Commentary by writer-director Kim Mordaunt
If you're not up on Laos culture and history, then this is the place to go. Although there are a few dead spots, this is still and enthralling and hugely informative look at the making of the film and the real-world people and situations that inspired the characters and story. A lot of ground is covered here, including the factual base for the film's content, the actors, the casting of locals as extras, how making Bomb Harvest inspired this production, and how specific scenes were shot. A lot of information is provided on the CIA's covert war and the sheer volume of unexploded bombs that remain in Laos. A fine companion to the film.
The Making of The Rocket (19:42)
Based primarily around an interview with writer-director Kim Mordaunt, who discusses the story themes, the physicality of human expression, the Laos rocket festivals and the casting process, this eventually focuses exclusively on the main actors, three of whom are briefly interviewed about their roles. There's some welcome behind-the-scenes footage, but way too many extracts from the film itself – if they were removed I'm guessing this would run for more like 12 minutes.

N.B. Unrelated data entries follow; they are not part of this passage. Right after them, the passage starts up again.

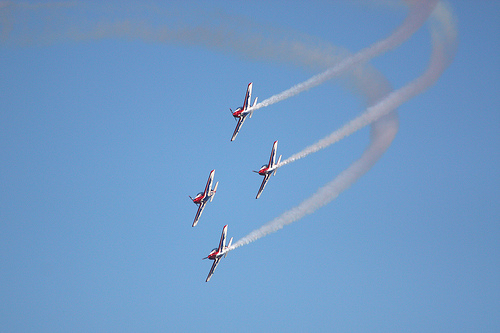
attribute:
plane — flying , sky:
[257, 140, 282, 200]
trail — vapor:
[276, 3, 462, 158]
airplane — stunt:
[223, 77, 262, 144]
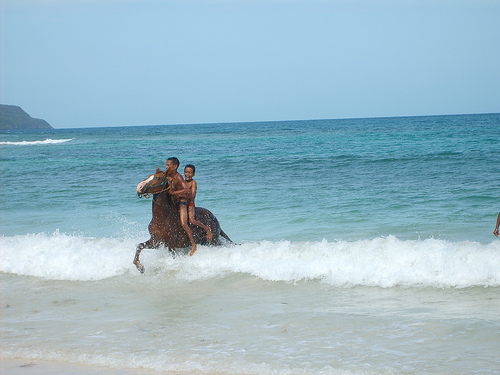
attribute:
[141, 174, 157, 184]
spot — small, white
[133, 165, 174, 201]
head — horse's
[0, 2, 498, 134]
sky — blue , clear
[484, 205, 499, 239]
arm — person's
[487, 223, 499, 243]
hand — person's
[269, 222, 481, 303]
wave — shallow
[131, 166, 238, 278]
horse — brown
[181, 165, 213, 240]
boy — young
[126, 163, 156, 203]
head — brown, white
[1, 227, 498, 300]
wave — white, foamy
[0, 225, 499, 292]
surf — crashing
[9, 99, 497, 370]
wave — crashing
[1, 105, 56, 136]
cliff — brown, large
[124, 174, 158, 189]
fur — white 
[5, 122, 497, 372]
ocean water — clear , blue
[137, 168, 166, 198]
face — white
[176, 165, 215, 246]
kid — shirtless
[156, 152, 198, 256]
kid — shirtless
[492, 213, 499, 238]
arm — person's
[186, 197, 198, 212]
suit — bathing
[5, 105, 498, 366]
water — shallow spread, ocean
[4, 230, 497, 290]
foam — thick, white, sea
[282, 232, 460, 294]
foam — white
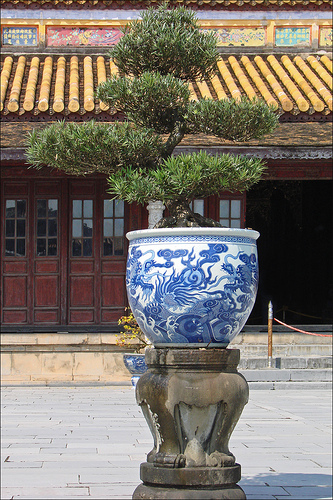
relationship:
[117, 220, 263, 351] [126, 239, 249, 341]
plater has asian motif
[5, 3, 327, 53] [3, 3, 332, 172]
decoration on roof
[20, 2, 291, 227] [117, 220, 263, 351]
plant in vase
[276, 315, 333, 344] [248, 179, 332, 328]
rope blocking entrance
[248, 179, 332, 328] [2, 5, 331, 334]
entrance of a oriental building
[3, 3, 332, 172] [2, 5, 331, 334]
roof of a oriental building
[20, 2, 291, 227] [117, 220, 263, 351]
plant in a pot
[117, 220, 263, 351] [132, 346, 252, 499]
pot on a statue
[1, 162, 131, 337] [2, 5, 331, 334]
doors of a building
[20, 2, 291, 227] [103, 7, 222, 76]
plant has green leaves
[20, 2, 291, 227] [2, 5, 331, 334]
plant in front of building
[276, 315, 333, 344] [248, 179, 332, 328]
rope on entrance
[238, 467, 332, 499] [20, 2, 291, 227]
shadow from tree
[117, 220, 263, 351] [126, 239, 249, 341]
pot with blue dragon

Some good stuff here, nonetheless, not least the footage of actor Thep Phongam learning to dance like James Brown. There are also some spoilers, however, so this is definitely one to watch only after you've seen the film.
Pretty much the entire film compressed down into two-and-a-half minutes, most of it in narrative order, and including key shots from the final scene. Steer well clear of this before watching the film for the first time.
The Rocket is the sort of film I might have missed had it not been picked up by Eureka, in whom I have considerable faith, which was certainly justified here. Although technically an Australian production, it never feels like the work of an outsider looking in, and tells an engrossing and very human story that is by turns moving, humorous, tense and heart-warming. The film looks terrific on Blu-ray and the commentary track and featurette are both solid extras. Warmly recommended.
* According to the commentary by writer-director Kim Mordaunt, 60 million people worldwide have been, or are in the process of being, relocated as part of dam building projects.